An Empirical Comparison of the Accuracy Rates of Novices using the Quorum, Perl, and Randomo Programming Languages

Reviewed by Greg Wilson / 2011-10-24
Keywords: Programming Languages

Stefik2011 Andreas Stefik, Susanna Siebert, Melissa Stefik, and Kim Slattery: "An empirical comparison of the accuracy rates of novices using the Quorum, Perl, and Randomo programming languages". Proceedings of the 3rd ACM SIGPLAN workshop on Evaluation and usability of programming languages and tools - PLATEAU '11, 10.1145/2089155.2089159.

We present here an empirical study comparing the accuracy rates of novices writing software in three programming languages: Quorum, Perl, and Randomo. The first language, Quorum, we call an evidence-based programming language, where the syntax, semantics, and API designs change in correspondence to the latest academic research and literature on programming language usability. Second, while Perl is well known, we call Randomo a Placebo-language, where some of the syntax was chosen with a random number generator and the ASCII table. We compared novices that were programming for the first time using each of these languages, testing how accurately they could write simple programs using common program constructs (e.g., loops, conditionals, functions, variables, parameters). Results showed that while Quorum users were afforded significantly greater accuracy compared to those using Perl and Randomo, Perl users were unable to write programs more accurately than those using a language designed by chance.

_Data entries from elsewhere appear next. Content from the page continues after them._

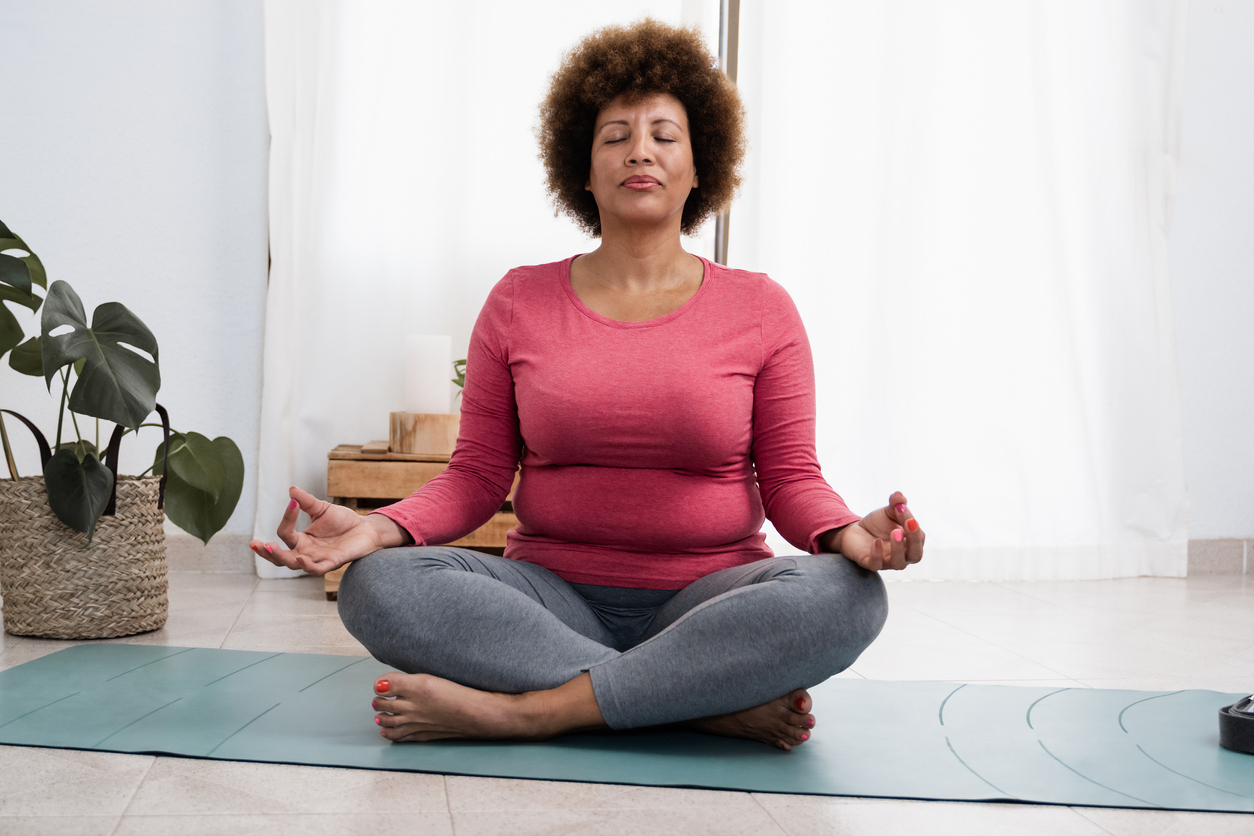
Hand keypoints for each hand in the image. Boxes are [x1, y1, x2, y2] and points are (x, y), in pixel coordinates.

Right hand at [249, 487, 408, 576]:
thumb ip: (306, 501)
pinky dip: (308, 566)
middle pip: (281, 558)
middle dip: (267, 552)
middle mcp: (306, 552)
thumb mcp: (321, 509)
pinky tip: (301, 558)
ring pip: (295, 565)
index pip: (285, 534)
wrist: (366, 529)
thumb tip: (291, 489)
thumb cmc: (343, 521)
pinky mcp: (333, 562)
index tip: (293, 503)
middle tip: (254, 543)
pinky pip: (317, 569)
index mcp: (301, 540)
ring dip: (282, 558)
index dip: (287, 519)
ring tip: (271, 548)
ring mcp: (318, 559)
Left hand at [823, 491, 923, 571]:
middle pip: (915, 555)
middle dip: (914, 540)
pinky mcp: (869, 563)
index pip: (919, 537)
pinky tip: (877, 541)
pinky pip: (876, 564)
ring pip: (899, 563)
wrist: (855, 530)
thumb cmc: (878, 524)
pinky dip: (877, 554)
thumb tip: (899, 495)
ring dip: (899, 549)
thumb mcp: (888, 512)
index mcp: (910, 543)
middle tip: (909, 524)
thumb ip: (896, 504)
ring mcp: (886, 561)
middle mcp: (902, 555)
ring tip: (894, 532)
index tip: (903, 508)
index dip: (913, 524)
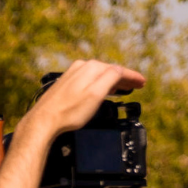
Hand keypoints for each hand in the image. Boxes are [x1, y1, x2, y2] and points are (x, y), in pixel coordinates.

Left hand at [29, 59, 146, 138]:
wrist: (44, 120)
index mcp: (91, 68)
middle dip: (124, 77)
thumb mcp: (96, 94)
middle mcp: (81, 67)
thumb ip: (110, 79)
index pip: (118, 70)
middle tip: (138, 84)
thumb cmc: (70, 111)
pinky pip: (89, 79)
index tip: (143, 82)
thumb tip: (120, 71)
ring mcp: (72, 74)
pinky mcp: (66, 83)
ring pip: (99, 74)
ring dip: (113, 80)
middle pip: (109, 70)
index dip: (132, 76)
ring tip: (124, 87)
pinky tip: (103, 89)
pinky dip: (100, 83)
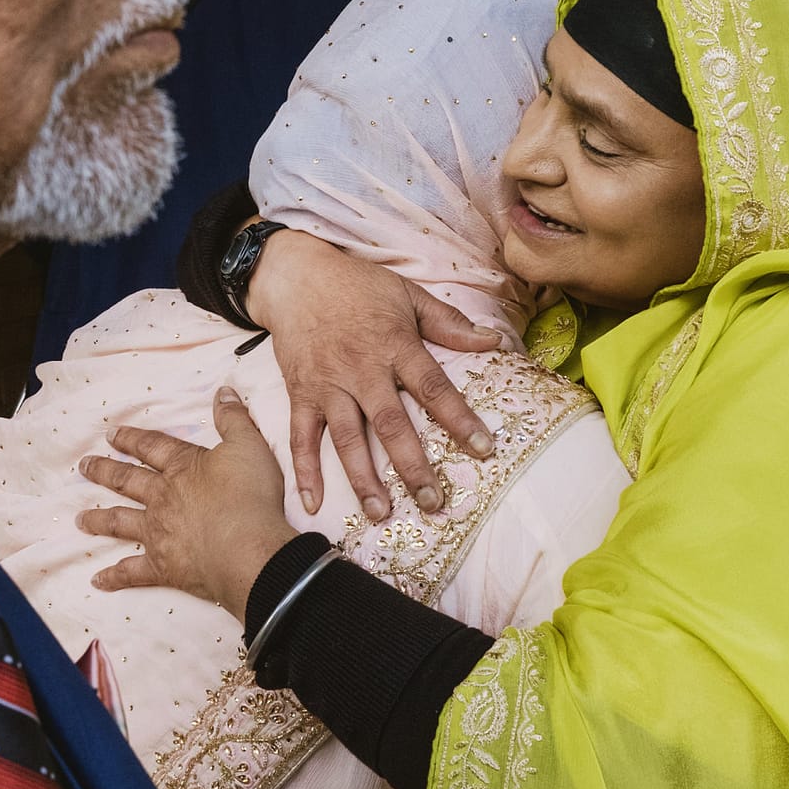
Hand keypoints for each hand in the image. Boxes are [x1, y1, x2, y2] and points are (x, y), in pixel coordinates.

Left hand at [78, 388, 298, 612]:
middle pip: (127, 481)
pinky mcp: (162, 567)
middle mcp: (162, 498)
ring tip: (79, 519)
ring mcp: (158, 533)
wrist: (249, 548)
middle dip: (104, 472)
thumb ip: (233, 418)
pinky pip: (132, 572)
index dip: (130, 439)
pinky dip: (114, 577)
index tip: (110, 434)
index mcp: (182, 467)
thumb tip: (222, 392)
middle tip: (84, 466)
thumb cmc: (251, 496)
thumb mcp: (249, 445)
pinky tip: (98, 580)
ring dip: (99, 520)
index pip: (151, 447)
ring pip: (121, 523)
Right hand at [246, 227, 501, 520]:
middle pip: (390, 423)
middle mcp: (362, 370)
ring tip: (381, 513)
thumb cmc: (357, 285)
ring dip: (363, 478)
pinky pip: (301, 437)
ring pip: (346, 438)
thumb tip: (492, 340)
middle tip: (432, 502)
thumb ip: (448, 322)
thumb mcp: (407, 293)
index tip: (484, 449)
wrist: (295, 276)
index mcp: (394, 345)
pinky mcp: (301, 393)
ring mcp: (328, 385)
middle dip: (412, 466)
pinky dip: (305, 471)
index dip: (459, 419)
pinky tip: (312, 503)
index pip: (433, 387)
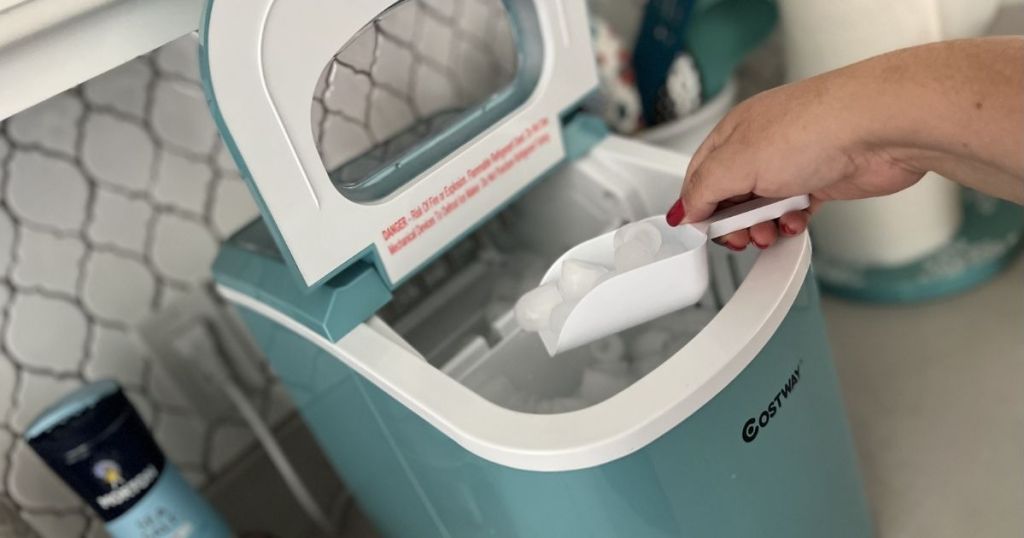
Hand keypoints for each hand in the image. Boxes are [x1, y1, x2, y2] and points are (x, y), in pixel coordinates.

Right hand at [665, 72, 924, 249]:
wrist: (878, 128)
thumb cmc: (814, 127)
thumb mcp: (736, 162)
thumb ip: (702, 190)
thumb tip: (685, 210)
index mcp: (734, 133)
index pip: (700, 175)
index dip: (697, 206)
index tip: (702, 230)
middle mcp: (761, 145)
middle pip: (731, 196)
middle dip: (733, 223)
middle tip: (740, 235)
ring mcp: (793, 163)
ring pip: (763, 207)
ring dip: (763, 226)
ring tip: (770, 232)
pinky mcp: (822, 180)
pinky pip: (795, 211)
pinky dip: (791, 223)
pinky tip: (796, 223)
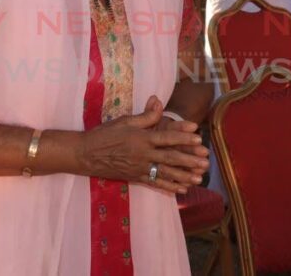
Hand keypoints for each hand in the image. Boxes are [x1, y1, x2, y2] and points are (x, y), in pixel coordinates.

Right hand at [80, 96, 209, 194]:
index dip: (183, 136)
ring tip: (199, 178)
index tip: (198, 136)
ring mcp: (139, 168)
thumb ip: (145, 115)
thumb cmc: (104, 134)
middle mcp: (142, 155)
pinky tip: (181, 189)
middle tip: (205, 161)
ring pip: (165, 173)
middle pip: (170, 158)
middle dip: (189, 160)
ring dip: (184, 176)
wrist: (85, 154)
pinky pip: (154, 183)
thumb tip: (158, 102)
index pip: (166, 137)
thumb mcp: (124, 121)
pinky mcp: (135, 178)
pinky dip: (169, 187)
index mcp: (141, 138)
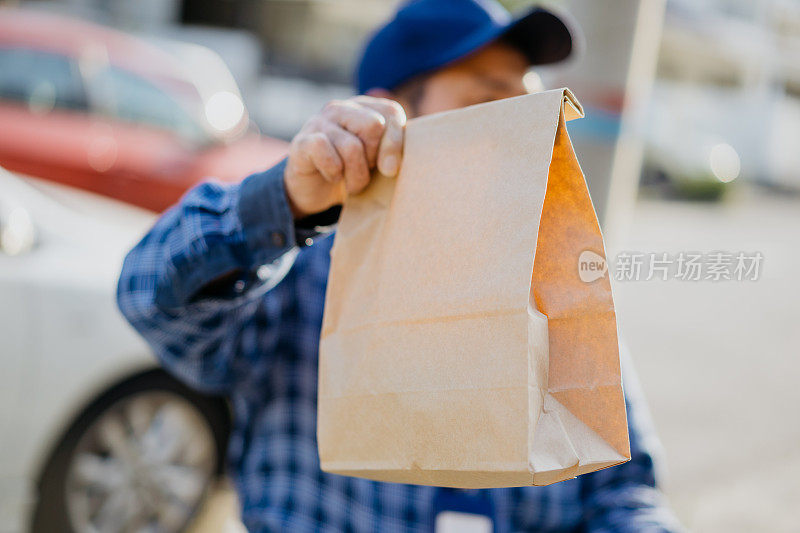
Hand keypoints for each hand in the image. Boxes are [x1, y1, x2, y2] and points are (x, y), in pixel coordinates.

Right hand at [283, 95, 405, 218]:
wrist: (314, 190)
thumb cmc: (353, 172)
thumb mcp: (379, 162)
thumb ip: (393, 152)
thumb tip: (392, 166)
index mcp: (363, 107)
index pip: (391, 112)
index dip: (395, 144)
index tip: (390, 170)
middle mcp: (340, 108)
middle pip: (374, 125)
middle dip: (373, 158)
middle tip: (365, 171)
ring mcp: (318, 122)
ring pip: (352, 147)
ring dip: (357, 176)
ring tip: (353, 185)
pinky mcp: (302, 142)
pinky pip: (325, 153)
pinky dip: (334, 172)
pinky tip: (333, 177)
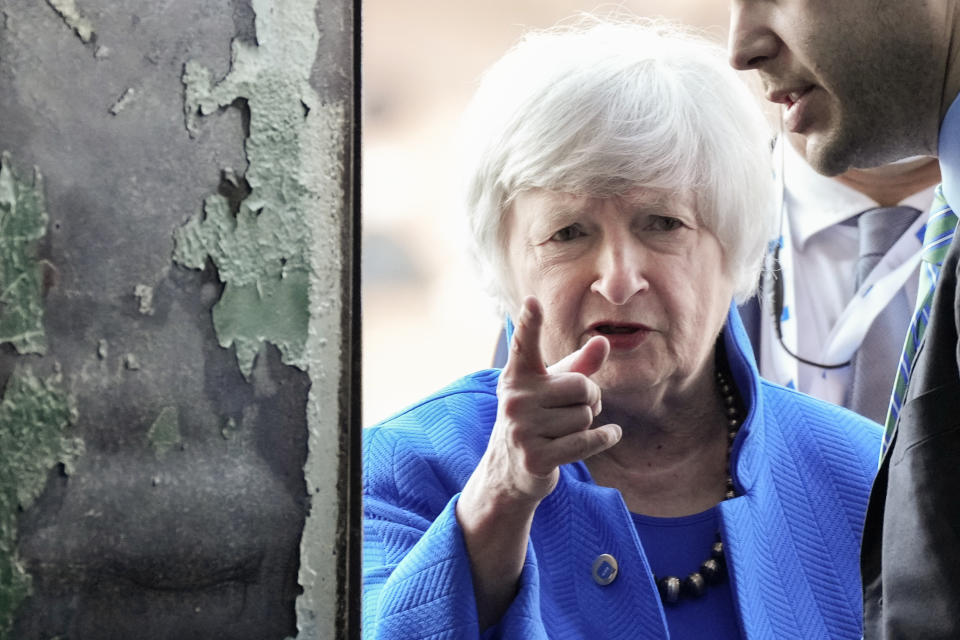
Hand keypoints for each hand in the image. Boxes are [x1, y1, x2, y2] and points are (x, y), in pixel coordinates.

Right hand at [480, 295, 622, 506]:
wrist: (511, 469)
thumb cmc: (539, 417)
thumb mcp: (555, 388)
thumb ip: (579, 365)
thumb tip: (604, 342)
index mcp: (517, 376)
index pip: (524, 344)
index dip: (529, 322)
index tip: (532, 301)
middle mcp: (515, 399)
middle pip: (582, 387)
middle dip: (590, 399)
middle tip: (574, 409)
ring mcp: (522, 429)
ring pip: (585, 417)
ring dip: (589, 424)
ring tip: (569, 430)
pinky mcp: (535, 457)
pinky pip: (587, 440)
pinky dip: (605, 438)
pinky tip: (608, 435)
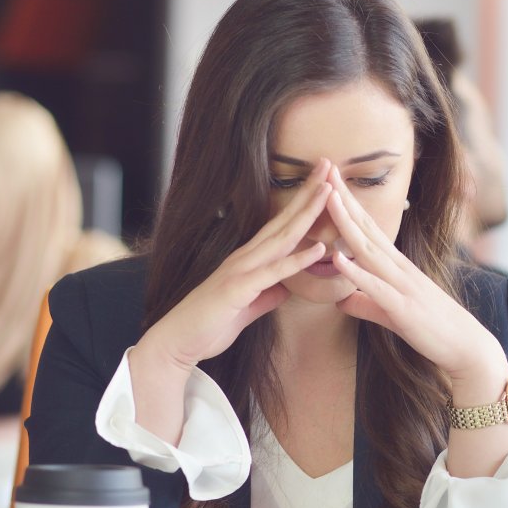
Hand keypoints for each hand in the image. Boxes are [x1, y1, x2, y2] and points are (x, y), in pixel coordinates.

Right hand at [139, 159, 334, 369]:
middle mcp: (246, 258)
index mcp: (248, 260)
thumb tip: (284, 288)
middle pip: (284, 220)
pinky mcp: (239, 288)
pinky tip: (319, 248)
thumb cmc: (209, 324)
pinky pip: (274, 272)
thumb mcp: (247, 308)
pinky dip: (297, 259)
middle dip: (308, 193)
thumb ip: (266, 295)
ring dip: (307, 214)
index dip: (303, 203)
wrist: (178, 341)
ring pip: (281, 237)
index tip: (323, 183)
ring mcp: (241, 270)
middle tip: (329, 166)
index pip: (281, 226)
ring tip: (329, 191)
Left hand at [324, 167, 507, 397]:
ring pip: (369, 250)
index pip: (368, 229)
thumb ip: (366, 304)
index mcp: (396, 267)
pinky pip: (376, 288)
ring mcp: (402, 285)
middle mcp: (399, 269)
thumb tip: (342, 300)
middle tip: (326, 171)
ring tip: (329, 200)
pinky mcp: (403, 308)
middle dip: (345, 201)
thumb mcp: (392, 314)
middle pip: (367, 229)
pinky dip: (356, 273)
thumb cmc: (432, 329)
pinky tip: (338, 258)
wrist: (466, 347)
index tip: (331, 182)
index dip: (349, 206)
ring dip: (347, 225)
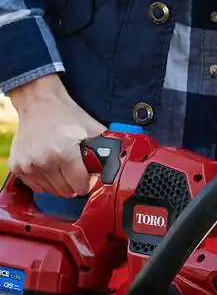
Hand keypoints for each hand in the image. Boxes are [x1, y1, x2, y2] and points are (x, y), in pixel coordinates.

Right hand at [7, 74, 106, 196]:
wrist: (39, 103)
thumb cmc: (67, 115)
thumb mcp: (93, 130)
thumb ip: (108, 148)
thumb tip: (120, 163)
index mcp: (64, 154)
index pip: (81, 186)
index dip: (88, 182)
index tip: (89, 175)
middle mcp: (44, 161)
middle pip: (67, 191)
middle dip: (75, 184)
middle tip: (77, 171)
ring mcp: (28, 165)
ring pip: (51, 191)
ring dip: (60, 183)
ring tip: (63, 166)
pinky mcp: (17, 166)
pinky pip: (35, 186)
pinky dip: (44, 181)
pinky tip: (49, 167)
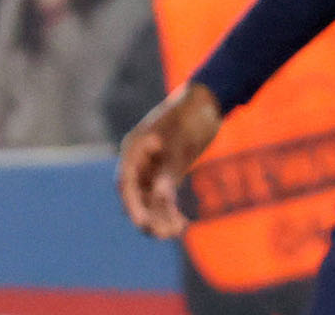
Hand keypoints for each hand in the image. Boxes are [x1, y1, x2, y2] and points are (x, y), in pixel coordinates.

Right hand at [115, 82, 220, 238]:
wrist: (208, 101)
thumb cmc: (190, 116)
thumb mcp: (180, 144)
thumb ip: (168, 171)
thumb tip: (159, 198)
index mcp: (135, 148)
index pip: (126, 182)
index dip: (132, 204)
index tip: (141, 223)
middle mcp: (139, 159)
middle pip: (136, 195)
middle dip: (147, 215)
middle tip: (163, 233)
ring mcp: (153, 166)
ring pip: (149, 199)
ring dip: (160, 216)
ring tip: (177, 230)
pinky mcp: (167, 171)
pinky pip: (163, 196)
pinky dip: (170, 210)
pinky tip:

In the early 1990s, when I was teaching parallel programming to scientists, I discovered very quickly that they found some programming systems much easier to learn than others. Data parallelism and Linda's tuple spaces? They could get something working in half an hour. Message passing? It took hours to get as far. When Brent Gorda and I started teaching software engineering to scientists a few years later at Los Alamos National Laboratory, we initially used Perl; after switching to Python, we found that it only took two days to cover material that had previously taken three, and that students seemed to remember it better weeks or months later.

But everyone has stories like that about their favorite programming language. Haskell's fans swear that strong typing makes all the difference, while fans of Scheme are wont to claim that strong typing is for people with weak memories. If anything deserves empirical study (if only to put such claims to rest), it's this. That's why I enjoyed this paper so much. It isn't just their finding that novices using Perl were no more likely to write a correct program than novices using a language whose syntax was generated randomly (although I did smile quite broadly when I read that). This paper's real contribution is to show that such studies are possible—that we can and should put such claims to the test, just as Rossbach et al. did for transactional programming.